Nuptial agreements can be made by spouses before or after marriage in order to agree how wealth should be split should the marriage breakdown. This is vital for high net worth individuals, particularly if the respective wealth of the parties is uneven. The starting point when the Courts are considering how assets should be divided upon divorce, is usually a 50:50 split.

While the Courts still retain their discretion to determine financial provision on divorce, recent case-law shows that the Courts are willing to give effect to pre- and post-nuptial agreements to the extent they consider it would be fair to do so. Consequently, although one does not want to think about marriage not having a happy ending, it is prudent for entrepreneurs who have come into significant wealth to do so.

Trusts and other structures

With significant wealth usually comes IHT: 40% on death subject to your available nil-rate band (a maximum of £325,000) and any available reliefs and nil-rate band for the family home. However, giving away wealth early to younger family members is efficient IHT planning. 

Gifting assets outright is not always a wise move, especially if the recipients are young or you are concerned about the assets being claimed by a third party, such as on a divorce. Trusts, family partnerships and family investment companies allow you to house your wealth for the wider family, maximise wealth protection opportunities, preserve assets and give you the ability to control the succession to your wealth so that it can pass down the generations.

Plan the structure of new business ventures

If you plan to set up a new business, consider structuring it through a vehicle which offers limited liability (such as a limited liability company or partnership) in order to protect your personal assets from claims by any creditors of the new business.

It can also pay to consider IHT planning for your share of the business. Consider putting some of the shares directly into a trust for your children rather than retaining all the shares in your name; any appreciation and/or the sale proceeds are then under the shelter of the trust and should not be subject to IHT at your death.
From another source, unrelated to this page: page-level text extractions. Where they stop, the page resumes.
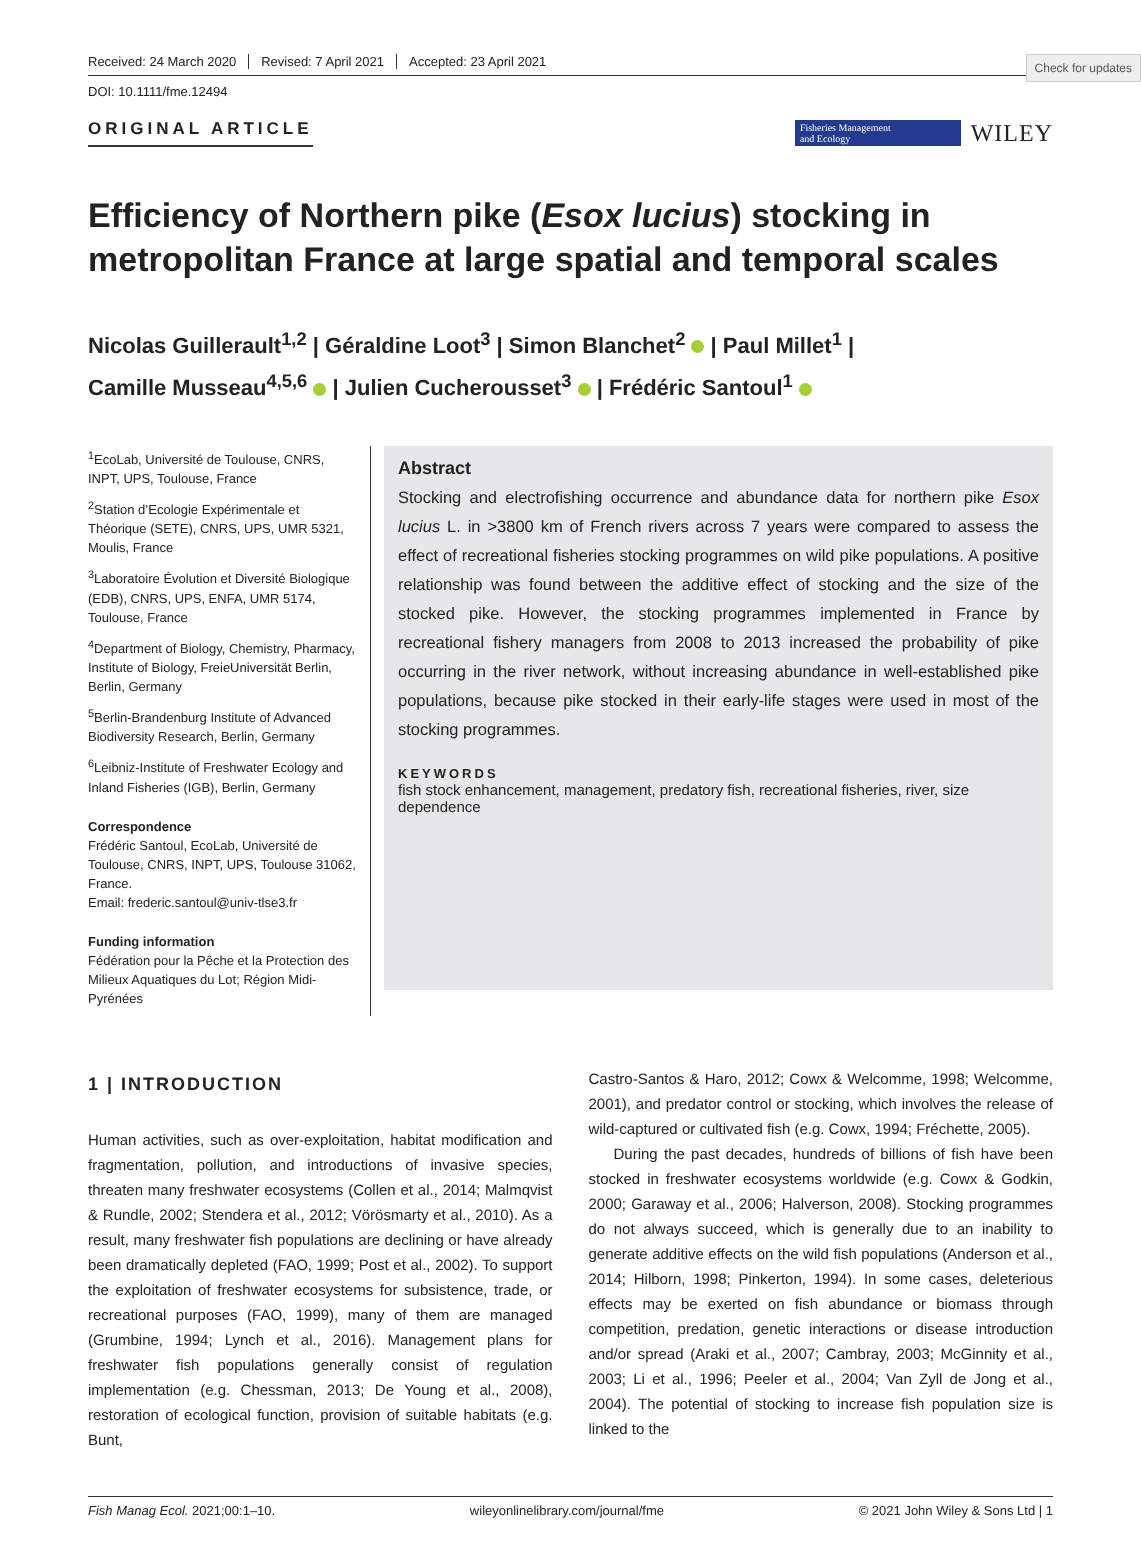Check for updates
Received: 24 March 2020 Revised: 7 April 2021 Accepted: 23 April 2021
DOI: 10.1111/fme.12494
ORIGINAL ARTICLE
Fisheries Management
and Ecology
WILEY
Efficiency of Northern pike (Esox lucius) stocking in metropolitan France at large spatial and temporal scales
Nicolas Guillerault<sup>1,2</sup> | Géraldine Loot<sup>3</sup> | Simon Blanchet<sup>2</sup> | Paul Millet<sup>1</sup> |
Camille Musseau<sup>4,5,6</sup> | Julien Cucherousset<sup>3</sup> | Frédéric Santoul<sup>1</sup>
<sup>1</sup> EcoLab, Université de Toulouse, CNRS, INPT, UPS, Toulouse, France
<sup>2</sup> Station d’Ecologie Expérimentale et Théorique (SETE), CNRS, UPS, UMR 5321, Moulis, France
<sup>3</sup> Laboratoire Évolution et Diversité Biologique (EDB), CNRS, UPS, ENFA, UMR 5174, Toulouse, France
<sup>4</sup> Department of Biology, Chemistry, Pharmacy, Institute of Biology, FreieUniversität Berlin, Berlin, Germany
<sup>5</sup> Berlin-Brandenburg Institute of Advanced Biodiversity Research, Berlin, Germany
<sup>6</sup> Leibniz-Institute of Freshwater Ecology and Inland Fisheries (IGB), Berlin, Germany
Correspondence
Frédéric Santoul, EcoLab, Université de Toulouse, CNRS, INPT, UPS, Toulouse 31062, France.
Email: frederic.santoul@univ-tlse3.fr
Funding information
Fédération pour la Pêche et la Protection des Milieux Aquatiques du Lot; Région Midi-Pyrénées
Abstract
Stocking and electrofishing occurrence and abundance data for northern pike Esox lucius L. in >3800 km of French rivers across 7 years were compared to assess the effect of recreational fisheries stocking programmes on wild pike populations. A positive relationship was found between the additive effect of stocking and the size of the stocked pike. However, the stocking programmes implemented in France by recreational fishery managers from 2008 to 2013 increased the probability of pike occurring in the river network, without increasing abundance in well-established pike populations, because pike stocked in their early-life stages were used in most of the stocking programmes.
KEYWORDS
fish stock enhancement, management, predatory fish, recreational fisheries, river, size dependence
1 | INTRODUCTION
Human activities, such as over-exploitation, habitat modification and fragmentation, pollution, and introductions of invasive species, threaten many freshwater ecosystems (Collen et al., 2014; Malmqvist & Rundle, 2002; Stendera et al., 2012; Vörösmarty et al., 2010). As a result, many freshwater fish populations are declining or have already been dramatically depleted (FAO, 1999; Post et al., 2002). To support the exploitation of freshwater ecosystems for subsistence, trade, or recreational purposes (FAO, 1999), many of them are managed (Grumbine, 1994; Lynch et al., 2016). Management plans for freshwater fish populations generally consist of regulation implementation (e.g. Chessman, 2013; De Young et al., 2008), restoration of ecological function, provision of suitable habitats (e.g. Bunt,
Castro-Santos & Haro, 2012; Cowx & Welcomme, 1998; Welcomme, 2001), and predator control or stocking, which involves the release of wild-captured or cultivated fish (e.g. Cowx, 1994; Fréchette, 2005).
During the past decades, hundreds of billions of fish have been stocked in freshwater ecosystems worldwide (e.g. Cowx & Godkin, 2000; Garaway et al., 2006; Halverson, 2008). Stocking programmes do not always succeed, which is generally due to an inability to generate additive effects on the wild fish populations (Anderson et al., 2014; Hilborn, 1998; Pinkerton, 1994). In some cases, deleterious effects may be exerted on fish abundance or biomass through competition, predation, genetic interactions or disease introduction and/or spread (Araki et al., 2007; Cambray, 2003; McGinnity et al., 2003; Li et al., 1996; Peeler et al., 2004; Van Zyll de Jong et al., 2004). The potential of stocking to increase fish population size is linked to the
Fish Manag Ecol. 2021;00:1–10. wileyonlinelibrary.com/journal/fme © 2021 John Wiley & Sons Ltd | 1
Lasting Powers of Attorney

Under a Lasting Power of Attorney ("LPA") you can grant someone the power to make financial or health decisions on your behalf if, at any time, you are no longer able to do so yourself (whether through illness, injury or other condition which might affect your mental capacity).

LPAs are vital for those with considerable wealth, especially for assets which are not held jointly with your spouse or civil partner, as if you later lose mental capacity, such assets will be frozen and someone will have to make an application to the Court to make financial decisions on your behalf. This can be a costly and time-consuming process. An LPA gives you control over who accesses and manages your assets, and how they should do so.

The content of this article is intended to provide a general guide to the subject matter. Specialist advice should be sought about your specific circumstances.